Après plus de neuf ans de crise, ont-ils déclaré, les civils vivant en Syrie ont enduré des souffrances et des privations depuis bien trop longtemps. 

Ils ont exhorté toutes les parties à respecter pleinement leurs obligations en vertu du droit international des droits de l’homme et du droit international humanitaire afin d’assurer la sécurité et la protection des civils et des infrastructures civiles.

COVID-19 / Cameroun

Le Coordonnateur résidant des Nations Unies au Cameroun, M. Matthias Naab, continue de soutenir les efforts nationaux pour renforcer les moyens de subsistance qui ont été affectés par la pandémie de COVID-19. 

Plusieurs agences des Nations Unies utilisent des données locales pour aider les autorités à adapter leurs plans de réponse et de relèvement dans les villes en ciblant des groupes tels que les femmes, les jeunes et les personnes handicapées afin de les empêcher de sombrer dans la pauvreté. 

L’UNICEF (Fonds des Nations Unies pour l’enfance) a soutenu une enquête gouvernementale sur les changements de comportement pendant la pandémie.  Cette enquête a constaté que, si presque toutes les personnes qui ont participé à l’enquête ont entendu parler de la COVID-19, seulement 7 sur 10 ont des connaissances spécifiques sur la maladie, y compris sur la façon de l’éviter, ses symptômes et ses risques.  De plus, 6 participants sur 10 craignent d’être stigmatisés s’ils contractent la maladie. 

L’équipe des Nations Unies se concentre donc sur la diffusion de messages scientifiques pour lutter contre la désinformation.

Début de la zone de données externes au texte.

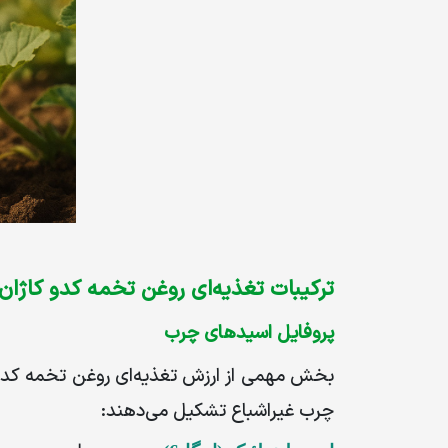
ترکیبات تغذیه‌ای روغن تخمه کدو کاژان
پروفایل اسیدهای چرب
بخش مهمی از ارزش تغذیه‌ای روغن
تخمه
کدو
چرب غیراشباع تشکیل می‌دهند
: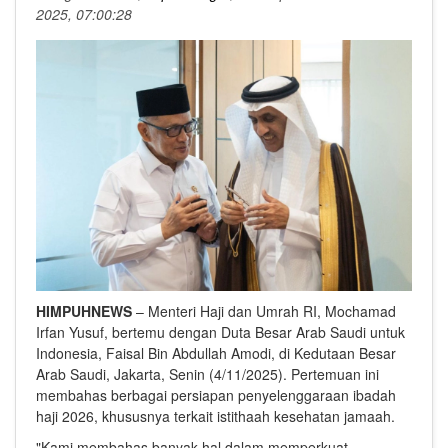
2025, 07:00:28
HIMPUHNEWS
– Menteri Haji dan Umrah RI, Mochamad
Irfan Yusuf, bertemu dengan Duta Besar Arab Saudi untuk
Indonesia, Faisal Bin Abdullah Amodi, di Kedutaan Besar
Arab Saudi, Jakarta, Senin (4/11/2025). Pertemuan ini
membahas berbagai persiapan penyelenggaraan ibadah
haji 2026, khususnya terkait istithaah kesehatan jamaah.
"Kami membahas banyak hal dalam memperkuat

République Démocratique du Congo

Hier, le Conseil de sécurité a entendu Mme Leila Zerrougui, Chef de la Mission des Nations Unies en République démocratique du Congo (MONUSCO).  Elle a fait le point sur la situation politique et a averti qu’une concentration accrue sur les élections de 2023 pourrait saper les progrès indispensables dans les réformes de la gouvernance et les mesures de stabilisation. 

Elle a réaffirmé que les élections de 2018 et le transfert pacifique du pouvoir qui en a résulté avaient constitué un tournant historique, mais a conclu qu’il restait beaucoup à faire pour placer le pays sur la voie de la stabilité et du développement à long terme.

Soudan du Sud

Le Programme alimentaire mondial (PAM) au Soudan du Sud a fermement condamné une attaque contre son convoi de bateaux transportant une aide alimentaire. 

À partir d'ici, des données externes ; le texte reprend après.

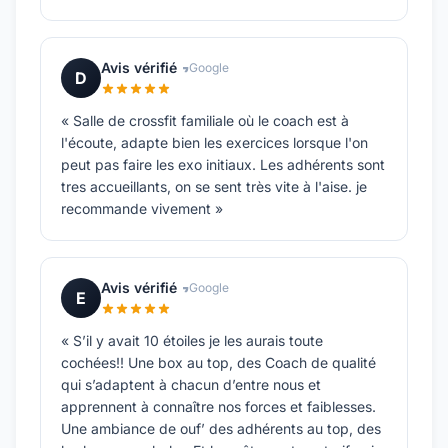
Avis vérifié
Google
D
« Salle de crossfit familiale où le coach est à
l'écoute, adapte bien les exercices lorsque l'on
peut pas faire les exo initiaux. Les adhérents sont
tres accueillants, on se sent très vite à l'aise. je
recommande vivement »
Avis vérifié
Google
E
« S’il y avait 10 étoiles je les aurais toute
cochées!! Une box au top, des Coach de qualité
qui s’adaptent à chacun d’entre nous et
apprennent à connaître nos forces et faiblesses.
Une ambiance de ouf’ des adhérents au top, des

Le convoi fluvial avait 13 membres d’équipage à bord lorsqu’il a été attaqué près de Shambe, dans le Nord.  Une personne est portée disparue et présumée tuée, tandis que trois personnes ont été blessées par balle.

Le PAM souligne que le personnel humanitaire risque sa vie pour apporter une aide alimentaire indispensable aux plus vulnérables.

L’aide alimentaire était destinée aux personnes déplacées après avoir perdu leurs maisons et leurs récoltes à cause des inondations.  Plus de 800 000 personnes ont été touchées par des inondations au Soudan du Sud, en plus d’années de conflit qui ont causé la faim et la malnutrition généralisées.

À l’intention des organes d’information • Document non officiel.